### [Work order]
Can you write out every line of the material below word for word, from the first line to the last?

### [Input records]
************
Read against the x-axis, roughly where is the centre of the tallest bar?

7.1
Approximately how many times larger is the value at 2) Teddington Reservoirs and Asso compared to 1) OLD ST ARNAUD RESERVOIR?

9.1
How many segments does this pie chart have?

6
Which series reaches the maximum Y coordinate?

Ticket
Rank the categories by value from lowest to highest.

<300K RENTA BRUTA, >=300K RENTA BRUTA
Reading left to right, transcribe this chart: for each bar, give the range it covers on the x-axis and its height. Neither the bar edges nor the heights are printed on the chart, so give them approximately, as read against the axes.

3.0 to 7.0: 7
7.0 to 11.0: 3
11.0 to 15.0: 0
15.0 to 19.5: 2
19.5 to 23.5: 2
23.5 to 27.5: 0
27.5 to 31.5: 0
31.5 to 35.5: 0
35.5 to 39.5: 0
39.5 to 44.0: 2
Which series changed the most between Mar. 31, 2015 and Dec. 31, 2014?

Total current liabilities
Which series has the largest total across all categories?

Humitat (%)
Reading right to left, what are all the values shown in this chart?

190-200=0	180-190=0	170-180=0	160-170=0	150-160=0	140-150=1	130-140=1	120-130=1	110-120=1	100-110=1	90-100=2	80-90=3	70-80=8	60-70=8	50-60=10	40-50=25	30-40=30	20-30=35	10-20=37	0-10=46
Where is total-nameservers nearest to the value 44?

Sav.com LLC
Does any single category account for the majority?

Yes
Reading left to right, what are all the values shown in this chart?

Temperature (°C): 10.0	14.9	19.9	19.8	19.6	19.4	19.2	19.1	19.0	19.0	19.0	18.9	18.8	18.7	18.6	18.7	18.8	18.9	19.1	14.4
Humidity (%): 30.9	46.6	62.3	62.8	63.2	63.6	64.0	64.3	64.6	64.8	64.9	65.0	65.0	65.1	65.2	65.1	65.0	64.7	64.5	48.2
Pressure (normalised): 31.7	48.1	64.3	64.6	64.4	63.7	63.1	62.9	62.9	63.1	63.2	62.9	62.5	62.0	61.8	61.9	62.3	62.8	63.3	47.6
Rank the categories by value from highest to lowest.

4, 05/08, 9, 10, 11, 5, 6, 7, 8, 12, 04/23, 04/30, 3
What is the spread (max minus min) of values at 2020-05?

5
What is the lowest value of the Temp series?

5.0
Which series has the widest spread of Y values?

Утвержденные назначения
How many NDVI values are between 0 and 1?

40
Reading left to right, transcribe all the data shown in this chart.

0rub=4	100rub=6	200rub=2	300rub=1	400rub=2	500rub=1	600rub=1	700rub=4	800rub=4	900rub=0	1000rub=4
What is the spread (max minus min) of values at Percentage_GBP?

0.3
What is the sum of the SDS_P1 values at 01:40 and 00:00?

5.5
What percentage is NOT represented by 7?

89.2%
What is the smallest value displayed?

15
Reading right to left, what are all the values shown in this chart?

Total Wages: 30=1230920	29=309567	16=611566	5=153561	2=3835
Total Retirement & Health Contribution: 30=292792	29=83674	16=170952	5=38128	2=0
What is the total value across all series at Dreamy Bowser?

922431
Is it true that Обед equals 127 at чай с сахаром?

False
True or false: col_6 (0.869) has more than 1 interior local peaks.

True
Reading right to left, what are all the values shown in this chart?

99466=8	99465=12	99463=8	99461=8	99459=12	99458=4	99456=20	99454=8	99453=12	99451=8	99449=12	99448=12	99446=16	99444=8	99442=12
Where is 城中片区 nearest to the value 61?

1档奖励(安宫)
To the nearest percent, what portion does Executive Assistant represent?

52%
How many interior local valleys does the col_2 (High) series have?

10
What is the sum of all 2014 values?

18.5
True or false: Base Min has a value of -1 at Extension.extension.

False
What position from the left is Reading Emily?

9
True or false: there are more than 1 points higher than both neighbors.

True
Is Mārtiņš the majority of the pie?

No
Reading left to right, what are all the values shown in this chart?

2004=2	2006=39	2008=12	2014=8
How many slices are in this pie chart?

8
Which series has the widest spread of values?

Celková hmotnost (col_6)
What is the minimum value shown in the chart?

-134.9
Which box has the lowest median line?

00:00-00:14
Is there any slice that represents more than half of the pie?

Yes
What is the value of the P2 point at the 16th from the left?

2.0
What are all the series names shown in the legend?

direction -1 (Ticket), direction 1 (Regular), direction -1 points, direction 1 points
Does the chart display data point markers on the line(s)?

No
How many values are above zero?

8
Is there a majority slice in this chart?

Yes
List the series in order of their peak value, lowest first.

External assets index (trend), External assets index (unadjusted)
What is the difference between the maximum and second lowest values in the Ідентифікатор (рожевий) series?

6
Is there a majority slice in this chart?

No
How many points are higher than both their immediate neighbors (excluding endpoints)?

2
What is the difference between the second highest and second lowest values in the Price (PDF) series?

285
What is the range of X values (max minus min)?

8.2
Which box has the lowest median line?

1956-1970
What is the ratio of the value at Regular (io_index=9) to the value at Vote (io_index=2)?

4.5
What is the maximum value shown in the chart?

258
************
### [Solution for this exercise]
Read against the x-axis, roughly where is the centre of the tallest bar?

7.1
Approximately how many times larger is the value at 2) Teddington Reservoirs and Asso compared to 1) OLD ST ARNAUD RESERVOIR?

9.1
How many segments does this pie chart have?

6
Which series reaches the maximum Y coordinate?

Ticket
Rank the categories by value from lowest to highest.

<300K RENTA BRUTA, >=300K RENTA BRUTA
Reading left to right, transcribe this chart: for each bar, give the range it covers on the x-axis and its height. Neither the bar edges nor the heights are printed on the chart, so give them approximately, as read against the axes.

3.0 to 7.0: 7
7.0 to 11.0: 3
11.0 to 15.0: 0
15.0 to 19.5: 2
19.5 to 23.5: 2
23.5 to 27.5: 0
27.5 to 31.5: 0
31.5 to 35.5: 0
35.5 to 39.5: 0
39.5 to 44.0: 2
Which series changed the most between Mar. 31, 2015 and Dec. 31, 2014?

Total current liabilities
Which series has the largest total across all categories?

Humitat (%)
Reading right to left, what are all the values shown in this chart?

190-200=0	180-190=0	170-180=0	160-170=0	150-160=0	140-150=1	130-140=1	120-130=1	110-120=1	100-110=1	90-100=2	80-90=3	70-80=8	60-70=8	50-60=10	40-50=25	30-40=30	20-30=35	10-20=37	0-10=46
Where is total-nameservers nearest to the value 44?

Sav.com LLC
Does any single category account for the majority?

Yes
Reading left to right, what are all the values shown in this chart?

Temperature (°C): 10.0	14.9	19.9	19.8	19.6	19.4	19.2	19.1	19.0	19.0	19.0	18.9	18.8	18.7	18.6	18.7	18.8	18.9	19.1	14.4
Humidity (%): 30.9	46.6	62.3	62.8	63.2	63.6	64.0	64.3	64.6	64.8	64.9	65.0	65.0	65.1	65.2	65.1	65.0	64.7	64.5	48.2
Pressure (normalised): 31.7	48.1	64.3	64.6	64.4	63.7	63.1	62.9	62.9	63.1	63.2	62.9	62.5	62.0	61.8	61.9	62.3	62.8	63.3	47.6
Rank the categories by value from highest to lowest.

4, 05/08, 9, 10, 11, 5, 6, 7, 8, 12, 04/23, 04/30, 3
What is the spread (max minus min) of values at 2020-05?

5
What is the lowest value of the Temp series?

5.0
Which series has the widest spread of Y values?

Утвержденные назначения
How many NDVI values are between 0 and 1?

40
Reading left to right, transcribe all the data shown in this chart.

0rub=4	100rub=6	200rub=2	300rub=1	400rub=2	500rub=1	600rub=1	700rub=4	800rub=4	900rub=0	1000rub=4
What is the spread (max minus min) of values at Percentage_GBP?

0.3
What is the sum of the SDS_P1 values at 01:40 and 00:00?

5.5
What percentage is NOT represented by 7?

89.2%
What is the smallest value displayed?

15
Reading right to left, what are all the values shown in this chart?

Total Wages: 30=1230920	29=309567	16=611566	5=153561	2=3835
Total Retirement & Health Contribution: 30=292792	29=83674	16=170952	5=38128	2=0
What is the total value across all series at Dreamy Bowser?

922431
Is it true that Обед equals 127 at чай с сахаром?

False
True or false: col_6 (0.869) has more than 1 interior local peaks.

True
Reading right to left, what are all the values shown in this chart?

99466=8	99465=12	99463=8	99461=8	99459=12	99458=4	99456=20	99454=8	99453=12	99451=8	99449=12	99448=12	99446=16	99444=8	99442=12
Where is 城中片区 nearest to the value 61?

1档奖励(安宫)
To the nearest percent, what portion does Executive Assistant represent?

52%
How many interior local valleys does the col_2 (High) series have?

10
What is the sum of all 2014 values?

18.5
True or false: Base Min has a value of -1 at Extension.extension.

False
What position from the left is Reading Emily?

9
True or false: there are more than 1 points higher than both neighbors.

True
Is Mārtiņš the majority of the pie?

No
Reading left to right, what are all the values shown in this chart?

2004=2	2006=39	2008=12	2014=8
How many slices are in this pie chart?

8
Which series has the widest spread of values?

Celková hmotnost (col_6)
What is the minimum value shown in the chart?

-134.9
Which box has the lowest median line?

00:00-00:14
Is there any slice that represents more than half of the pie?

Yes
What is the value of the P2 point at the 16th from the left?

2.0
What are all the series names shown in the legend?

direction -1 (Ticket), direction 1 (Regular), direction -1 points, direction 1 points
Does the chart display data point markers on the line(s)?

No
How many values are above zero?

8
Is there a majority slice in this chart?

Yes
List the series in order of their peak value, lowest first.

External assets index (trend), External assets index (unadjusted)
What is the difference between the maximum and second lowest values in the Ідентифікатор (рожевий) series?

6
Is there a majority slice in this chart?

No
How many points are higher than both their immediate neighbors (excluding endpoints)?

2
What is the difference between the second highest and second lowest values in the Price (PDF) series?

285
What is the range of X values (max minus min)?

8.2
Which box has the lowest median line?

1956-1970
What is the ratio of the value at Regular (io_index=9) to the value at Vote (io_index=2)?

4.5
What is the maximum value shown in the chart?

258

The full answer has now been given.